Solution: Use variable_get and variable_set for locks.
Comment #14
Bastlynn CreditAttribution: Bastlynn commentedPotential patch up for review. See attached.
Comment #15
deekayen CreditAttribution: deekayen commentedWhy set the uniqid at all? Why not just set the boolean? For that matter, why even keep it around in the shutdown function? I'd think you could
variable_del()
it at that point.Comment #16
Bastlynn CreditAttribution: Bastlynn commentedAgreed, the shutdown function isn't the best way, or at least not the clearest way, to trigger the event to clear the lock after the task is complete. To remove it would mean needing to retool the logic for the locking system to catch at the beginning of tasks and the clear at the end of tasks (not necessarily a bad idea) but would require more meddling in other functions.

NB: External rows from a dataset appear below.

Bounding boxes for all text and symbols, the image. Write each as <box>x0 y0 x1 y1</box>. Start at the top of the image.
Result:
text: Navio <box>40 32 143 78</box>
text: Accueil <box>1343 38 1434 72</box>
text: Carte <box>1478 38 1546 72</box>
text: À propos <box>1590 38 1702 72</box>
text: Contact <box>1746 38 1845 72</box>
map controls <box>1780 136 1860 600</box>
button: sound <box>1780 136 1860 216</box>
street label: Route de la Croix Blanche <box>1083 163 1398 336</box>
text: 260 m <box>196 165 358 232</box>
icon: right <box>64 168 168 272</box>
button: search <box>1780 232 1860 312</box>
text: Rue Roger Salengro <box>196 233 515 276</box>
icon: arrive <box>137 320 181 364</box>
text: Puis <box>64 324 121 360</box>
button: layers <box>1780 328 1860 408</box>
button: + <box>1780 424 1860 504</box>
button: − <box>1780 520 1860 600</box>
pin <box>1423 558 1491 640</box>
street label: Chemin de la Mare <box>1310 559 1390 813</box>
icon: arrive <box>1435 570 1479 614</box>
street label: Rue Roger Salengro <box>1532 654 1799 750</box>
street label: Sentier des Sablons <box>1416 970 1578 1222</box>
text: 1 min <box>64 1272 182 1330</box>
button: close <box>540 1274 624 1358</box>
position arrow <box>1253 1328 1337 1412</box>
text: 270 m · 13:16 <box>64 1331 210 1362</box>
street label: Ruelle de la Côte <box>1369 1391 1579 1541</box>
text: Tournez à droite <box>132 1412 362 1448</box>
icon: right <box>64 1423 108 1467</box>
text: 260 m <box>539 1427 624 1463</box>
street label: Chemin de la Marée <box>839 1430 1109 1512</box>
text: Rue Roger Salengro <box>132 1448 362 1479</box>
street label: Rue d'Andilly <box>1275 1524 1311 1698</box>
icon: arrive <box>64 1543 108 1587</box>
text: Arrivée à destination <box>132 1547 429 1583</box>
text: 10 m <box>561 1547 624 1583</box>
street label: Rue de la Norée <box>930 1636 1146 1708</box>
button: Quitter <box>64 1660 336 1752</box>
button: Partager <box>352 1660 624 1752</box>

At that point though, there needs to also be a way to clear or delete locked tasks in case the system crashes in the middle of an import so we don't end up with these incomplete tasks lingering all over the place and unable to process new tasks. It would be worthwhile then to use a lock per task so you could set the system to working on multiple imports without risking duplication or preventing yourself from multiple runs.
Comment #17
deekayen CreditAttribution: deekayen commentedWhat's the point of the lock_id though?
Comment #18
Bastlynn CreditAttribution: Bastlynn commentedRight now - there isn't one (I'm not convinced there was one in the original code either). Once I finish working up a patch to do individual task locking as described in my late night rambling- then there will be. ;)
Comment #19
Bastlynn CreditAttribution: Bastlynn commentedUpdated patch - I saw the comment tracing the history of the locking mechanism as described here, but the local implementation of it for node_import missed a critical element by not pulling data in from the variables table when trying to gain a lock.

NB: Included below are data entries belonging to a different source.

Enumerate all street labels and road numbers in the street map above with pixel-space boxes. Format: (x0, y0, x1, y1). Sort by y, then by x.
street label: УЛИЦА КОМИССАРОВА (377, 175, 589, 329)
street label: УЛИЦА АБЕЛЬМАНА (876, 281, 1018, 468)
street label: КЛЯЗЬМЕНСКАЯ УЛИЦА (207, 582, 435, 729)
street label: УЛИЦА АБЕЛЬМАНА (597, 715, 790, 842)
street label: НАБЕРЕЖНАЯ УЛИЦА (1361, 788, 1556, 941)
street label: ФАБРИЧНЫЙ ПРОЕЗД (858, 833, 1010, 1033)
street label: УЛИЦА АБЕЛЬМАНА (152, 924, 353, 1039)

I'm debating updating the locking mechanism here to use the formal locking mechanisms in Drupal - thoughts, opinions, pros and cons of doing so?
Comment #20
Bastlynn CreditAttribution: Bastlynn commentedGoing? Going? Gone. I'm pretty content with not using the features in lock.inc for the moment. So this is ready for review and testing - please let me know if you spot issues with the logic being used here.
Comment #21
deekayen CreditAttribution: deekayen commentedfunction node_import_lock_acquire()

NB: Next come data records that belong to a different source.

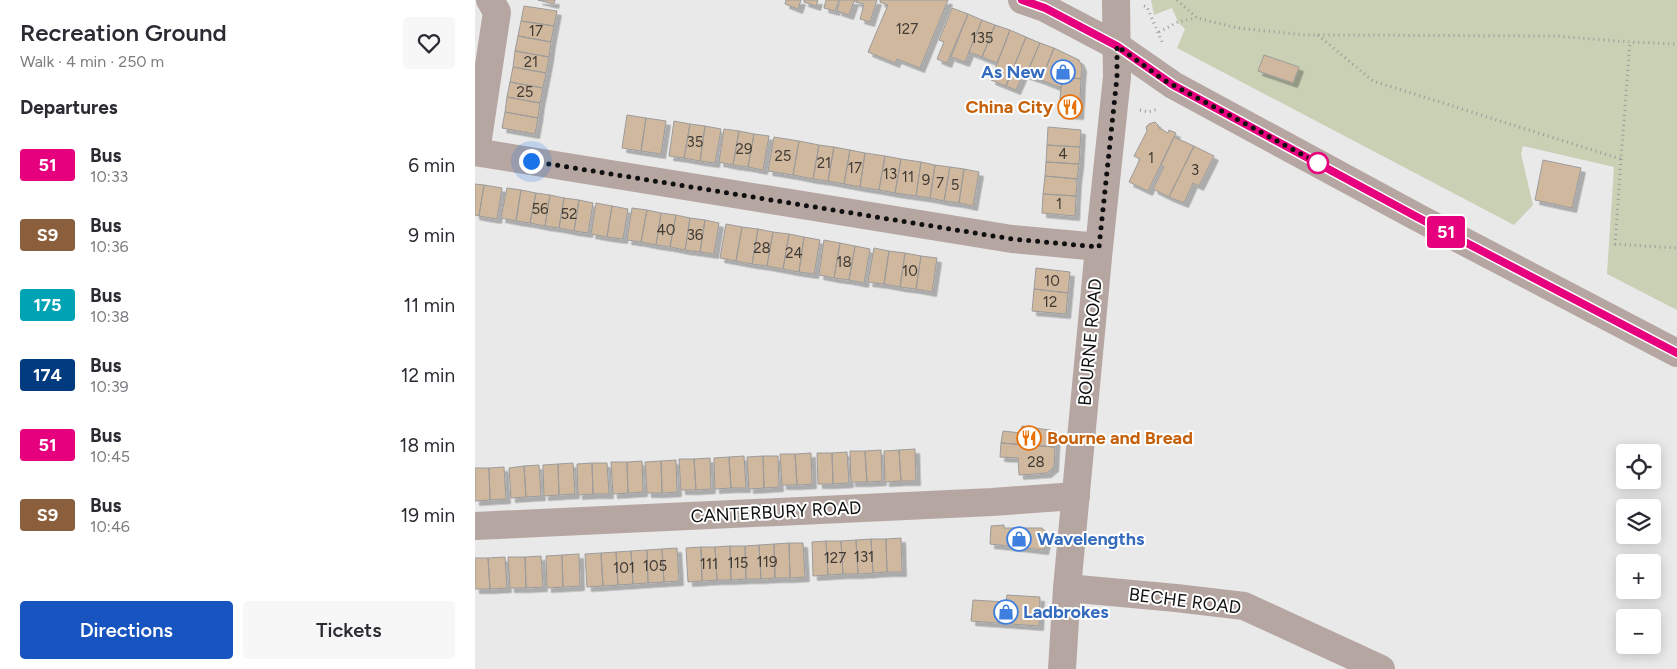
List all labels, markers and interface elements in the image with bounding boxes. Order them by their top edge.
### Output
button: heart [403,17,455,69]
text: Recreation Ground [20,18,227,47]
house number: 127 [896,20,918,38]
house number: 17 [529,22,543,40]
house number: 135 [971,29,993,47]
text: Walk · 4 min · 250 m [20,52,164,71]
house number: 21 [524,53,538,71]
shop icon: As New [1050,59,1076,85]
place label: As New [981,61,1045,83]
house number: 25 [516,83,534,101]
restaurant icon: China City [1057,94,1083,120]
text: Departures [20,96,118,119]
place label: China City [966,96,1054,118]
house number: 35 [687,133,703,151]
house number: 29 [736,140,752,158]
text: Bus [90,144,121,167]
house number: 4 [1058,145,1068,163]
house number: 25 [774,147,792,165]
your location [519,149,544,174]
house number: 1 [1148,149,1154,167]
unlabelled marker [1307,152,1329,174]
text: 51 [38,154,57,176]
text: 6 min [408,154,455,177]
house number: 21 [817,154,831,172]
house number: 17 [848,159,862,177]
house number: 3 [1191,161,1199,179]
house number: 13 [883,165,897,183]
text: 10:33 [90,167,128,186]
house number: 11 [902,168,914,186]
house number: 9 [922,171,930,189]
house number: 7 [936,174,944,192]
house number: 5 [951,176,959,194]
house number: 1 [1056,195,1062,213]
house number: 56 [531,200,549,218]
house number: 52 [560,205,578,223]
text: Bus [90,214,121,237]
line badge: 51 [1423,216,1469,248]
house number: 40 [657,221,675,239]
text: 51 [1437,221,1455,243]
text: S9 [37,224,58,246]
text: 9 min [408,224,455,247]
house number: 36 [687,226,704,244]
text: 10:36 [90,237,129,256]
house number: 28 [753,239,771,257]
house number: 24 [785,244,803,262]
house number: 18 [836,253,852,271]
house number: 10 [902,262,918,280]
house number: 10 [1044,272,1060,290]
street label: BOURNE ROAD [1073,277,1107,407]
text: Bus [90,284,121,307]
house number: 12 [1043,293,1057,311]
text: 175 [33,294,62,316]
text: 11 min [403,294,455,317]
text: 10:38 [90,307,129,326]
text: Bus [90,354,121,377]
text: 174 [33,364,62,386]
text: 12 min [401,364,455,387]
text: 10:39 [90,377,129,396]
text: Bus [90,424,121,447]
restaurant icon: Bourne and Bread [1016,425,1042,451]
place label: Bourne and Bread [1047,427,1193,449]
text: 51 [38,434,57,456]
text: 18 min [400,434,455,457]
map controls [1616,444,1661,654]
button: locate [1616,444,1661,489]
text: 10:45 [90,447,130,466]
house number: 28 [1027,453,1045,471]
text: Bus [90,494,121,517]
street label: CANTERBURY ROAD [690,497,862,527]
button: layers [1616,499,1661,544]
text: S9 [37,504,58,526]
text: 19 min [401,504,455,527]
text: 10:46 [90,517,130,536]
shop icon: Wavelengths [1006,526,1032,552]
place label: Wavelengths [1037,528,1145,550]
house number: 131 [854,548,874,566]
house number: 127 [824,549,846,567]
house number: 119 [757,553,777,571]
house number: 115 [727,554,749,572]
button: + [1616,554,1661,599]
house number: 111 [700,555,718,573]
house number: 105 [643,557,667,575]
house number: 101 [613,559,635,577]
street label: BECHE ROAD [1128,583,1242,619]
shop icon: Ladbrokes [993,599,1019,625]
button: Directions [20,601,233,659]
button: Tickets [243,601,455,659]
place label: Ladbrokes [1023,601,1109,623]
button: − [1616,609,1661,654]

looks like it would never return FALSE in #19, signifying that a lock was already in place on the requested task. Here's an un-tested, maybe full of parse errors revision.Comment #22
Bastlynn CreditAttribution: Bastlynn commentedre: #21 - The logic seems functionally the same as #19 but I like this better than trying to stick with the original course of logic for the module. It reads clearer to the general coder and reduces the number of flags stored in the variables table. The patch doesn't have parse errors to correct, it looks good to me.
Comment #23
Bastlynn CreditAttribution: Bastlynn commentedI tweaked the logic on this patch one last time to make sure the lock releases correctly. See attached.